Bundaberg State High School Judo teacher Garry Collins (top left) with students Owen Lammonde, Kai Olsen and fellow teacher Karen Collins. Marcus James (left), Imogen Skenderis are at the front.
Bundaberg State High School Judo teacher Garry Collins (top left) with students Owen Lammonde, Kai Olsen and fellow teacher Karen Collins. Marcus James (left), Imogen Skenderis are at the front. Shane Jones

NATIONAL FIRST: School leads from the front in Judo

JUDO: The Bundaberg State High School is creating history when it comes to the sport of judo.

The school is the first and only one in the country to run judo as part of learning for students, the brainchild of teacher Garry Collins.

"Plenty do it outside (of school hours), but we are the only ones from the Judo Federation that actually runs it as part of the curriculum,” he said. "In the whole of Australia, we are the only school that is doing it inside school time.”

The program is yielding results as well after recent success at three events.

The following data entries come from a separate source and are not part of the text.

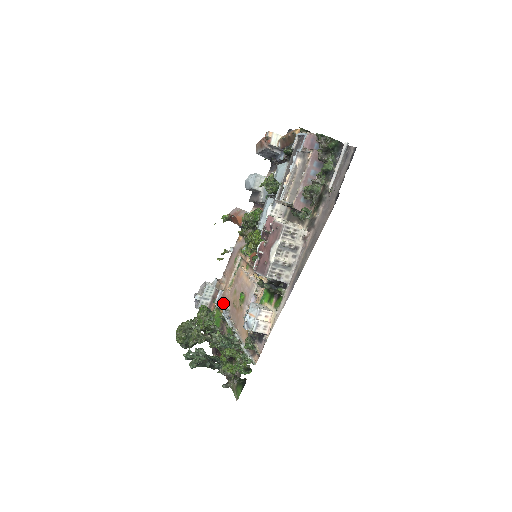
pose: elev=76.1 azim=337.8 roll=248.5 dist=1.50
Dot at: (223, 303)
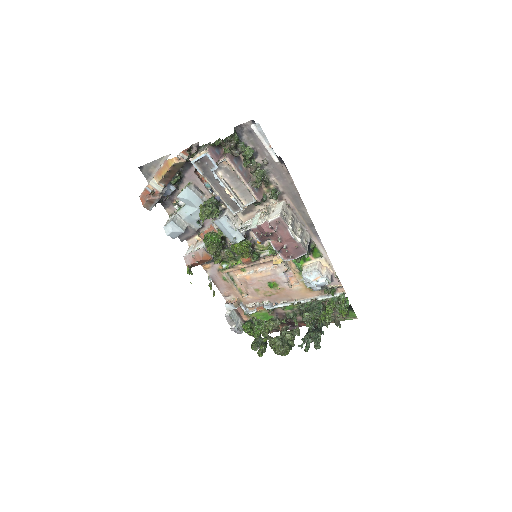
Dot at: (254, 306)
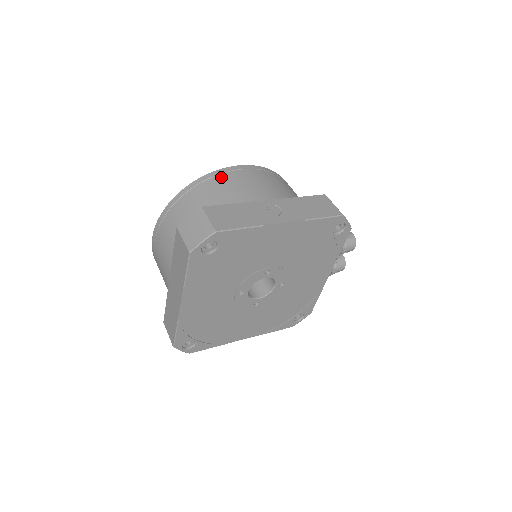
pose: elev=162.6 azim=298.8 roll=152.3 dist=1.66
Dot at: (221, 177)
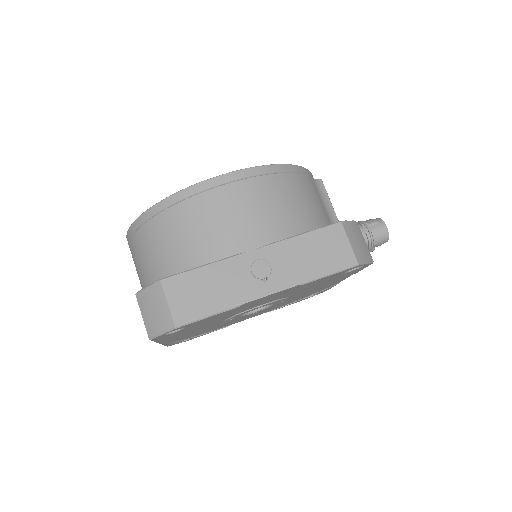
Dot at: (195, 202)
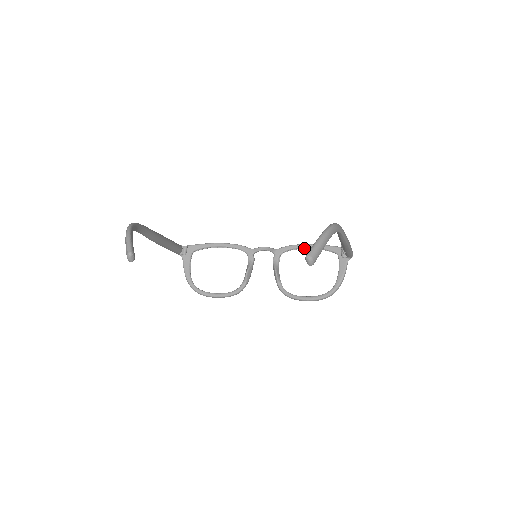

Marcus James and Owen Lammonde both won medals at a tournament held by the Isshindokan Judo Club.

Lammonde won gold in the senior boys competition in the over 65kg weight class, with James finishing second in the over 60kg class and same age division.

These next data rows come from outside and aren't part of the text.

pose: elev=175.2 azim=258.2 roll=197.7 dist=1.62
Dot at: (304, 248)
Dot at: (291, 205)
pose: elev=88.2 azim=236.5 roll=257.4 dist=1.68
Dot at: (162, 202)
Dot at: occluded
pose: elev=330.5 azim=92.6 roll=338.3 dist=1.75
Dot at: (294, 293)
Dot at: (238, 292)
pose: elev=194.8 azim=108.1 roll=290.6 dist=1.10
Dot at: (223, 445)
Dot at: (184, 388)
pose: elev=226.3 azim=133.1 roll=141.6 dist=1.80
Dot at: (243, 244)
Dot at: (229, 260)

Both then competed against each other in the cadets class, with James beating Lammonde before claiming bronze.

"It was pretty fun against each other,” Lammonde said.

"We know each other a lot so it's pretty hard because we know exactly what we are going to do. It's hard to counter and get one on the ground and pin them.”

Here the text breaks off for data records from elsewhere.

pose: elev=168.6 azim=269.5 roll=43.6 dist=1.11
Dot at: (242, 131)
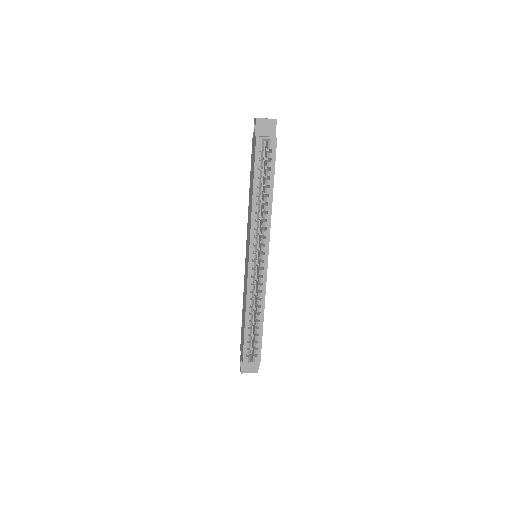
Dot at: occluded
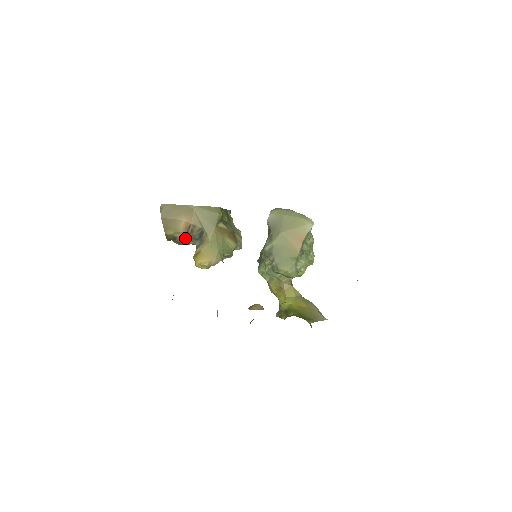
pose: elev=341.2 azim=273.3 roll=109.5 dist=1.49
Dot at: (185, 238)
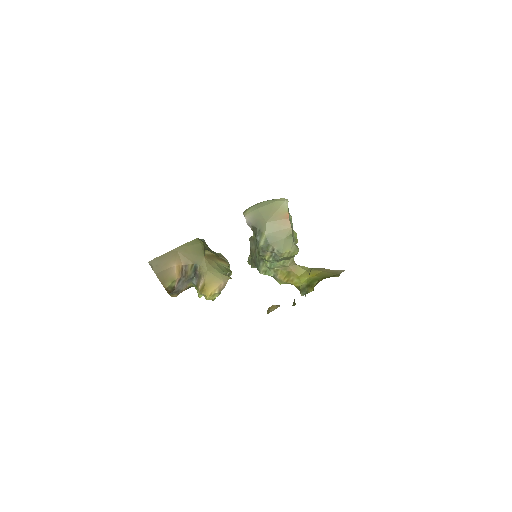
Dot at: (181, 284)
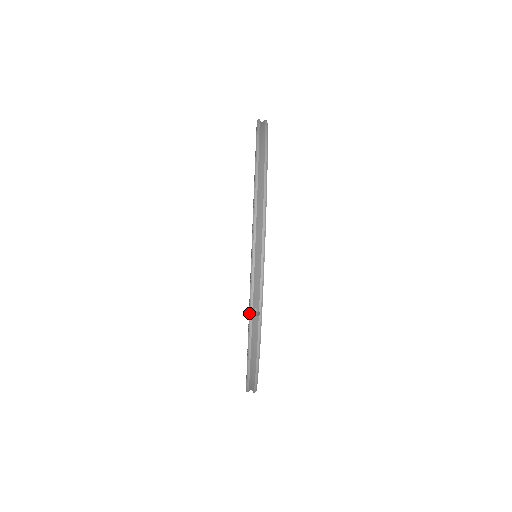
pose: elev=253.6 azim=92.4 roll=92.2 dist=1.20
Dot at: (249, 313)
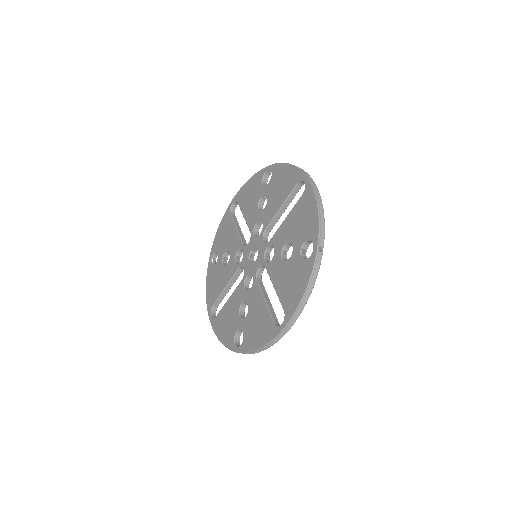
Dot at: (236, 352)
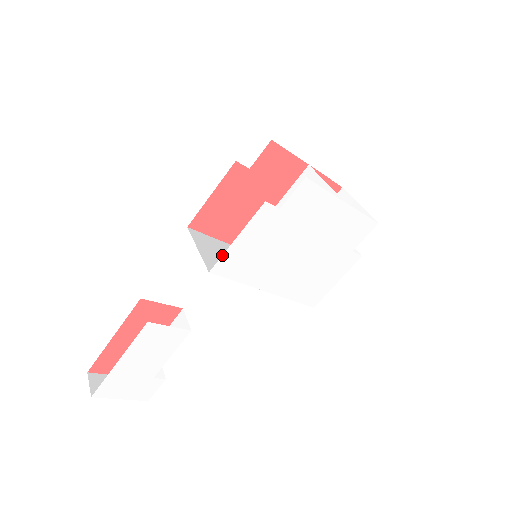
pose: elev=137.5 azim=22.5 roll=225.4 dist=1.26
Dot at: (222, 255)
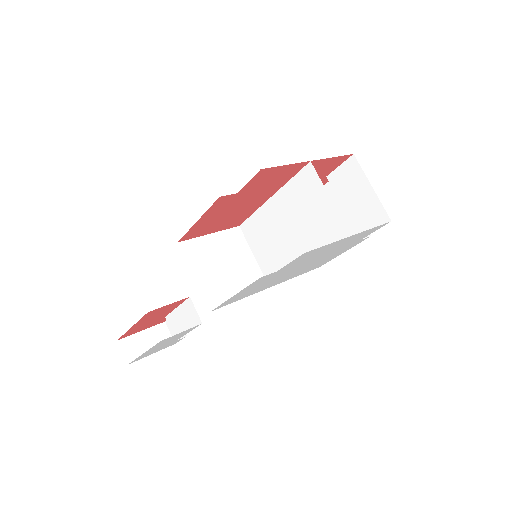
Dot at: (221, 304)
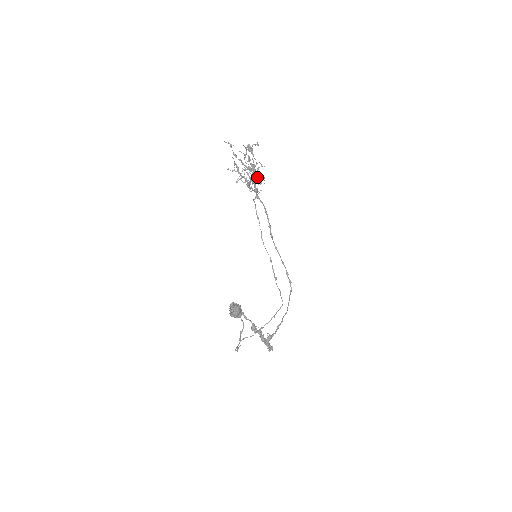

James said both had to think outside of the box, which he was able to do.

The 15-year-old then competed at another tournament with fellow Bundaberg State High School student Kai O'Brien.

Both competed at the Shogun Hill event, in open, which had some of the best judo competitors in the state compete for spots at the state titles.

The students were outclassed but won medals.

"It's a very hard competition against very skilled players who have been doing this for years,” James said.

"I lost all my fights, it was a good learning experience, really fun.”

Despite getting smashed both retained their hunger to compete.

"I learnt moves and met some people that helped me along the way,” O'Brien said.

"It does give me confidence, it was my first competition as I've only been doing it for a year.”

Their teacher admitted both were thrown in the deep end but handled the occasion.

"The boys took on some of the state's best, took some medals and impressed,” Collins said.

"The boys actually gave the Brisbane guys quite a scare.”

The boys were joined in the medals by Imogen Skenderis, who finished third at the Gin Gin Invitational Event.

She was joined by Erin Skenderis who finished fourth in cadets division and Matthew Simmons who was fourth as well in the junior division.

"We were all lined up against the wall and then the teachers pulled out pairs to fight each other,” she said.

"We all had three fights and if you won one fight then you got third.

"I won one fight, I've been only doing this for a month or two.”

The students will now continue to train and prepare themselves for future events later this year.